◆ **EXERCISE**: Looking through the data, please report how many lines contain the string "down", giving nothing but the number.

◆ **EXERCISE MATERIALS**:

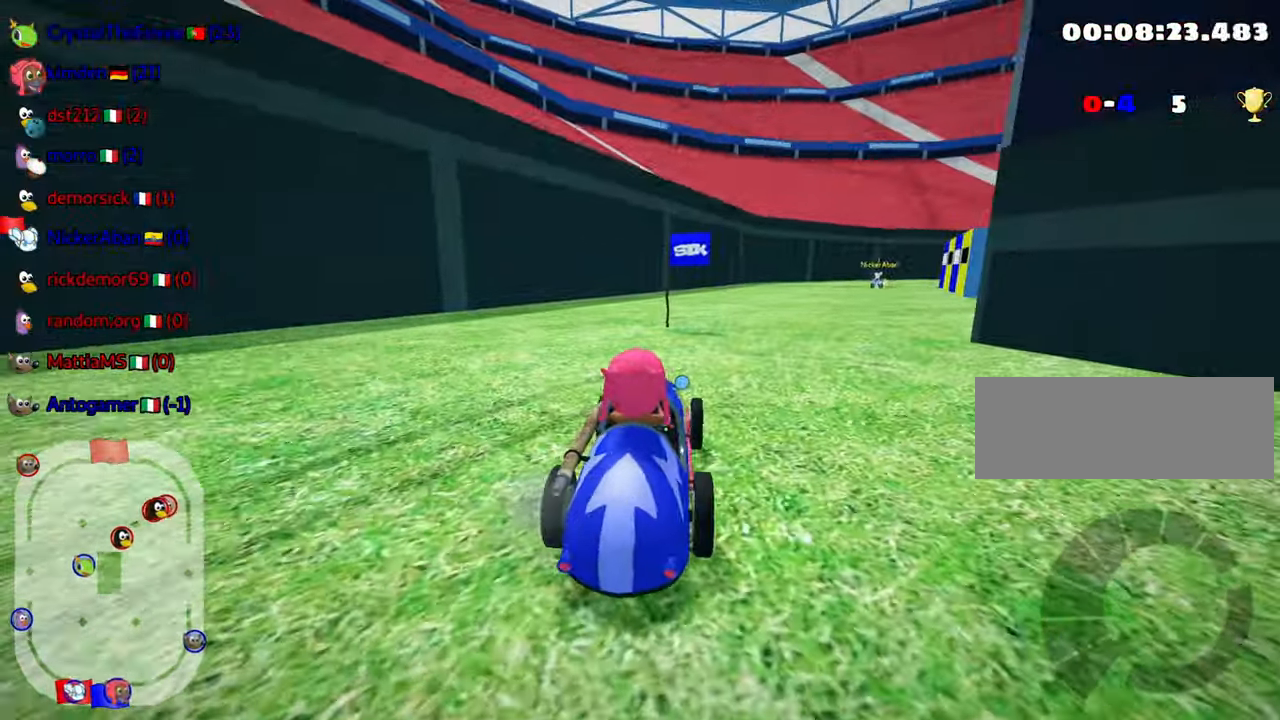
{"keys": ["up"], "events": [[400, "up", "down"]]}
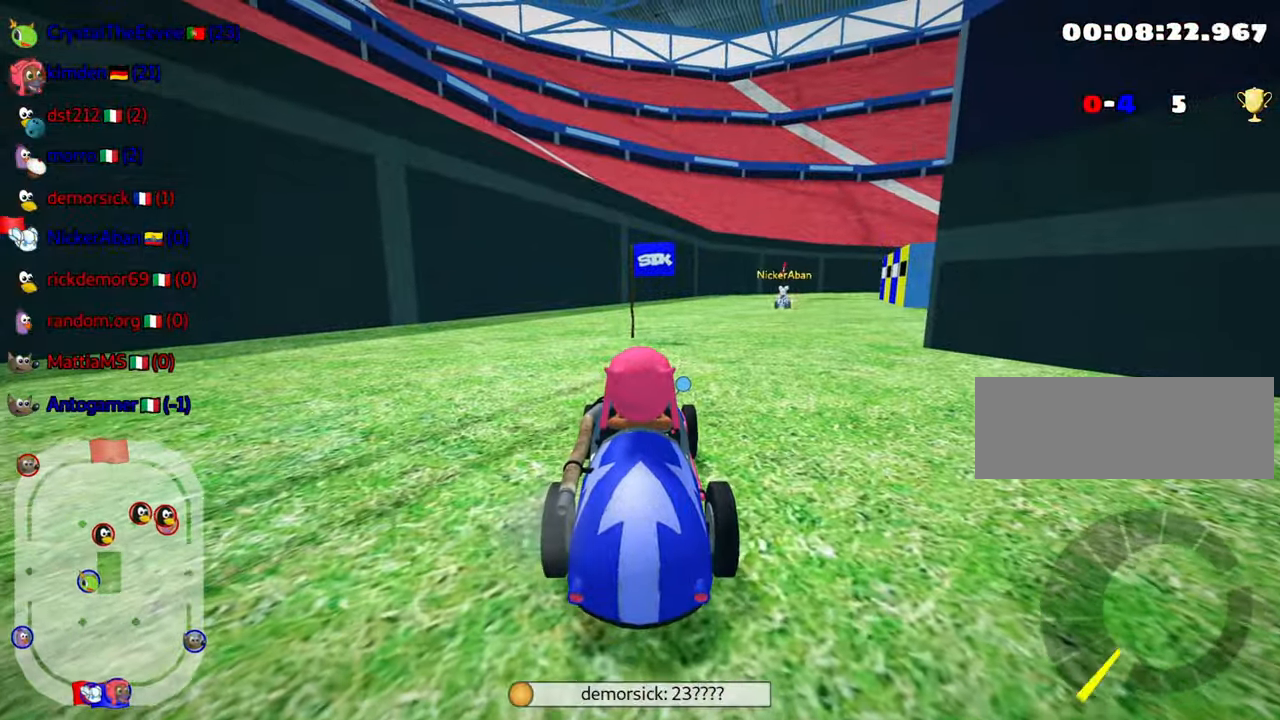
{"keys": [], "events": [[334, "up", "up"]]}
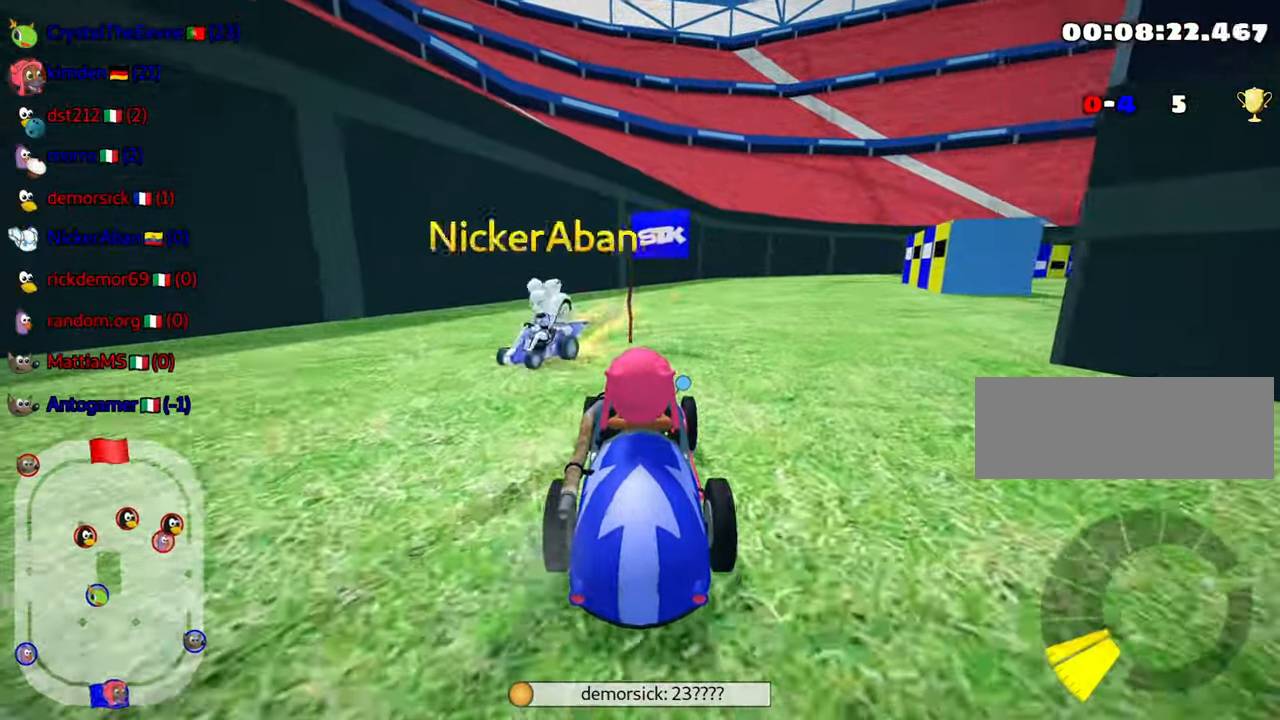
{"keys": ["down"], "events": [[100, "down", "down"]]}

==

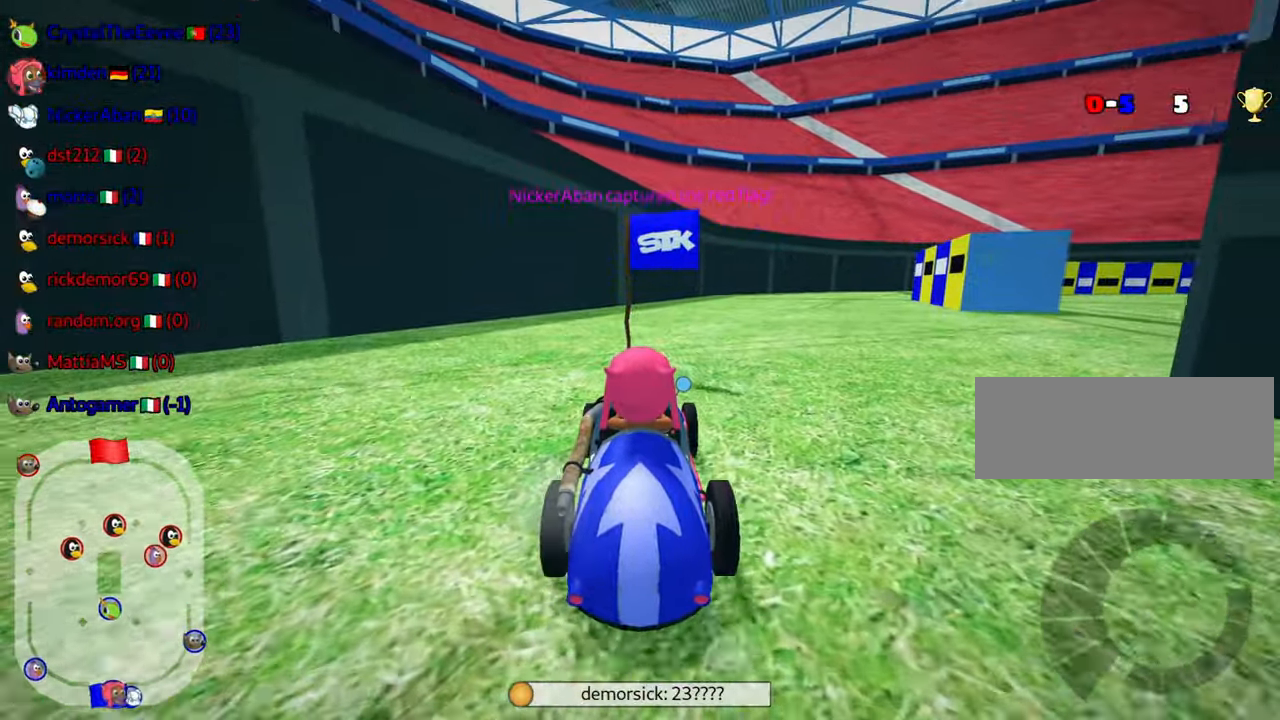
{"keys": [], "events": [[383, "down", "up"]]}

◆ **REPLY**: 3